Function of the TAR1 gene
Hemiascomycete yeasts curiously encode a gene, known as TAR1, that is located antisense to the large ribosomal RNA subunit gene in the rDNA. This gene is therefore multi-copy, yet is expressed at very low levels. It has evolved de novo, from DNA sequence that was previously only used to encode rRNA on the opposite strand. The protein it encodes, Tar1p, is localized to mitochondria, but the role of Tar1p remains unclear. We have speculated on what the function of this unusual gene might be and how it ties into the multicopy nature of the rDNA, and we are interested in experimentally testing these ideas.

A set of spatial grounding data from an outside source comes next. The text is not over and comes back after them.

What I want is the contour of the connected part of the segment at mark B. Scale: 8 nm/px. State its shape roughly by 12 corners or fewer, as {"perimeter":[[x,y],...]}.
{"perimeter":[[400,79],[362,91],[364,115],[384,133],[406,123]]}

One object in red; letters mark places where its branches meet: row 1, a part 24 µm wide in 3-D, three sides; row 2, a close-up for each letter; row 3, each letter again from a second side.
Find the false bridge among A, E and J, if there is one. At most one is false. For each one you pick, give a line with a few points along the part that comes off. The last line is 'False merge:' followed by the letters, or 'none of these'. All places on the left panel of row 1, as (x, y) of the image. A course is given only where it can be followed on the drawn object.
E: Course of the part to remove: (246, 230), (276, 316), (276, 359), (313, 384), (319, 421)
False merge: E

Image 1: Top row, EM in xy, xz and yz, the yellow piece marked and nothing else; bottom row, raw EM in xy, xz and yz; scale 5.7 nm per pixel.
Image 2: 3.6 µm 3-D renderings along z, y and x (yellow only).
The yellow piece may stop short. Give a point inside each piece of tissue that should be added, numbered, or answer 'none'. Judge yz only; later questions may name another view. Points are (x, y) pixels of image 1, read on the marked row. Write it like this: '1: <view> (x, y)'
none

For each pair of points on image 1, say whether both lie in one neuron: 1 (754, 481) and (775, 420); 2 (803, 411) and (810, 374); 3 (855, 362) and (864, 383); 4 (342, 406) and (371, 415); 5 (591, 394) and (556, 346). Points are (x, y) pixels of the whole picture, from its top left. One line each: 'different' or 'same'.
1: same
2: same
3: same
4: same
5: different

Random DNA and the junk vs dark DNA debate
Only a tiny proportion of large eukaryote genomes such as the human genome consists of genes. The nature of much of the remaining parts of the genome has been debated for decades, with the debate typically occurring between two camps. One posits that the majority of the genomes consists of uncharacterized but functional ‘dark’ DNA. The other posits that the majority of these genomes consist of unused and unnecessary ‘junk’ DNA. A key observation that has been used in this debate is that most of the DNA contained within these genomes exhibits biochemical activities, such as transcription. Are these ‘pervasive genomic activities’ traces of underlying functional activities, which must therefore be widespread in genomes? Or are they simply a consequence of background noise? Distinguishing between these alternatives is a key step in resolving the dark vs junk DNA debate, and a way to do this was first proposed by Sean Eddy in 2013: determine whether completely random DNA that is inserted into genomes shows pervasive genomic activities or not.

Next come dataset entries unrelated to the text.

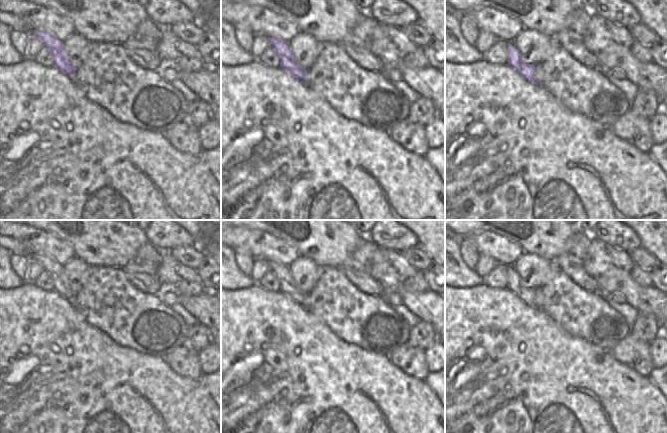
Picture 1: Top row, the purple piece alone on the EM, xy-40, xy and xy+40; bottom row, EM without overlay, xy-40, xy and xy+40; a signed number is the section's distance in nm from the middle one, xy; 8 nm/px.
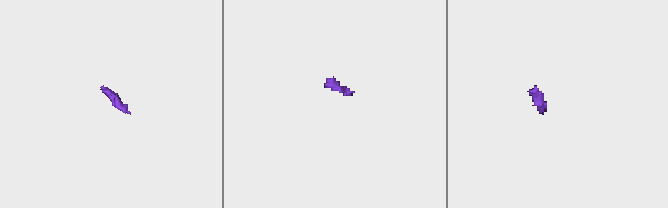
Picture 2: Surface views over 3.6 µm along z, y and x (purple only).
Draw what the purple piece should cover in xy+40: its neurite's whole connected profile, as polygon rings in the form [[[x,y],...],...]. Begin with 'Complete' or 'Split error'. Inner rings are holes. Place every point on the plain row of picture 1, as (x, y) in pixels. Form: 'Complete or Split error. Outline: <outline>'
Split error. Outline: [[[508,266],[508,289],[525,304],[540,309],[544,297],[540,288],[525,288],[513,266]]]

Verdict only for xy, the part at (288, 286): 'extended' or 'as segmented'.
as segmented

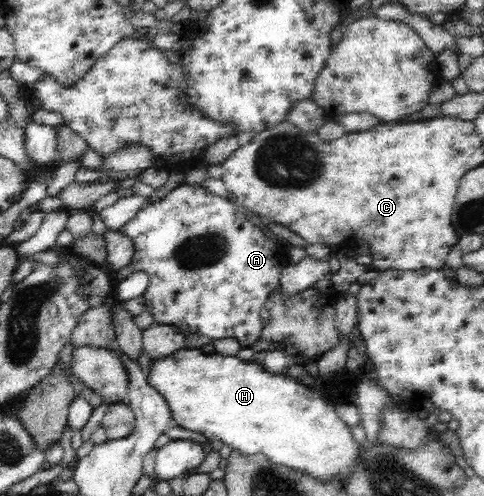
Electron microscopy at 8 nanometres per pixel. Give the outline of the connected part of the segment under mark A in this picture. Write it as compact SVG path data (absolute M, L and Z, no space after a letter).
M182 183L163 199L143 206L120 230L133 240L134 254L124 268L117 270L115 277L123 281L137 271L149 276L142 296L145 310L153 315L155 323L178 327L186 336L199 333L211 340L239 335L245 348L259 341L263 325L261 309L277 287L281 270L287 264L286 245L269 239L239 210L237 203L217 196L203 186Z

We have taken up Eddy’s challenge, and to do so we have pioneered an enzymatic method for generating large pieces of random DNA. We are stitching these random DNA fragments into larger, chromosomal-sized pieces of DNA for insertion into the genomes of organisms. Once this is done, we will measure the genomic activities of these random DNA chromosomes. If the random chromosomes exhibit similar genomic activities to the noncoding parts of genomes, this would suggest that background noise explains much of the pervasive genomic activities, thus these activities provide no particular evidence for function. Conversely, if genomic activities are suppressed in these random chromosomes, this would suggest that pervasive genomic activities in the noncoding regions of genomes are there as a result of selection.